The U.S. Export-Import Bank -- which gives loans and guarantees to foreign companies that do business with American companies -- also gave the government the thumbs up, indicating it would soon offer long-term loans for exporters to Russia, said Paul Tumminia, Ex-Im Bank's director for the Commonwealth of Independent States and the Baltics.

Ex-Im Bank currently offers only short-term insurance and medium-term loans and guarantees.

Tumminia said the bank is looking to boost its involvement in Russia from the $150 million that was authorized in 2001, which was down from $200 million in 2000. It also plans to diversify its portfolio, moving away from sovereign and sub-sovereign guarantees, which account for 40 percent of the bank's activity here, and boosting both structured and bank financing, which account for 4 percent and 1 percent, respectively.

The bank, an independent federal agency, has a list of 16 banks it will work with in Russia, and plans to expand this to 22, he said.

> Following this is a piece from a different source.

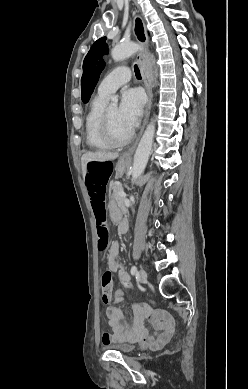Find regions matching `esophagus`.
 I'll list each match as a JSON object with an SVG mask.
<instances>
[{"label": "esophagus", "instance_id": "esophagus-1", "mask_svg": "<svg viewBox=\"0 0 248 389\" xmlns=\"http://www.w3.org/2000/svg\"><path fill=\"white\" fill-rule=\"evenodd\" d=\"M133 31H134V35H135L138 43L142 47H144V46L147 47L148 46V36H147V32H146V28H145L143 19L139 15L135 16V18H134ZM137 59L141 65V67L146 71V75L144 77V83H145V87H146L147 94H148V102H147V106H146L145 119H144L143 126H142L141 133H140V134H142V132L147 124L150 109H151V104H152V80H153V77H152L149 63H148V60H147L145 54L143 52H140L137 55ZM138 141H139V138L135 141V143L126 152L123 153V155L120 157L121 160L129 161L131 159V157L135 151V148L138 144Z\"/></svg>", "mask_w": 248, "mask_h": 389}]
</instances>
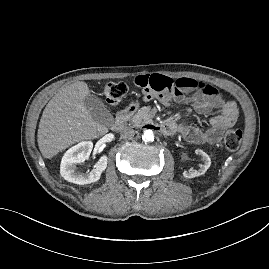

Tumminia said that Russia has one of the lowest default rates of any country the bank does business with, excluding Inkombank and SBS-Agro in 1998.

Additionally, U.S. Ambassador Alexander Vershbow said the United States is drafting projects to help spur growth among small and medium enterprises. Investments in Russia are less than 1 percent of all U.S. foreign investments.

Regarding another thorny issue for Russia -- its huge foreign debt load -- Kudrin praised his ministry's work in meeting and even prepaying its obligations. Sovereign debt was 50 percent of GDP at the end of 2001. It should fall to 40 percent of GDP by the end of 2002 and stay at that level for at least the next three years, he said.

The Finance Ministry will shift some external borrowing to the domestic market, Kudrin said, echoing recent statements by Prime Minister Mikhail Kasyanov, which were strongly condemned by the president's liberal economic advisor Andrei Illarionov.

Kudrin defended the government's tough negotiating position as regards its attempts to enter the World Trade Organization. One of the major concerns of domestic producers is that tariffs on imported goods will fall dramatically once Russia becomes a WTO member, making their goods less competitive.

But Kudrin said the average effective tariff on imported goods, which is currently 10 percent to 11 percent, will actually rise to 16 percent to 17 percent during the WTO transition period. Thereafter, the government will push it down to 10 percent in the short term, with a commitment to match the United States and Europe with rates as low as 3 percent in the long term.

Russia should join the WTO so that it isn't "thrown overboard from the club that's making the rules," said Andrei Kuznetsov, head of the Higher Economic School, which recently set up a corporate government center with the support of the Canadian government. Besides, he said, Russia already comes up against WTO rules on a one-by-one basis because they are used by Russia's major trading partners -- developed countries.

In addition, joining would give Russia an independent legal arena for resolving disputes with the United States and Europe. "In disputes between two partners where one is weaker -- say Russia -- independent arbitration cannot exist. But in the WTO it does," Kuznetsov said.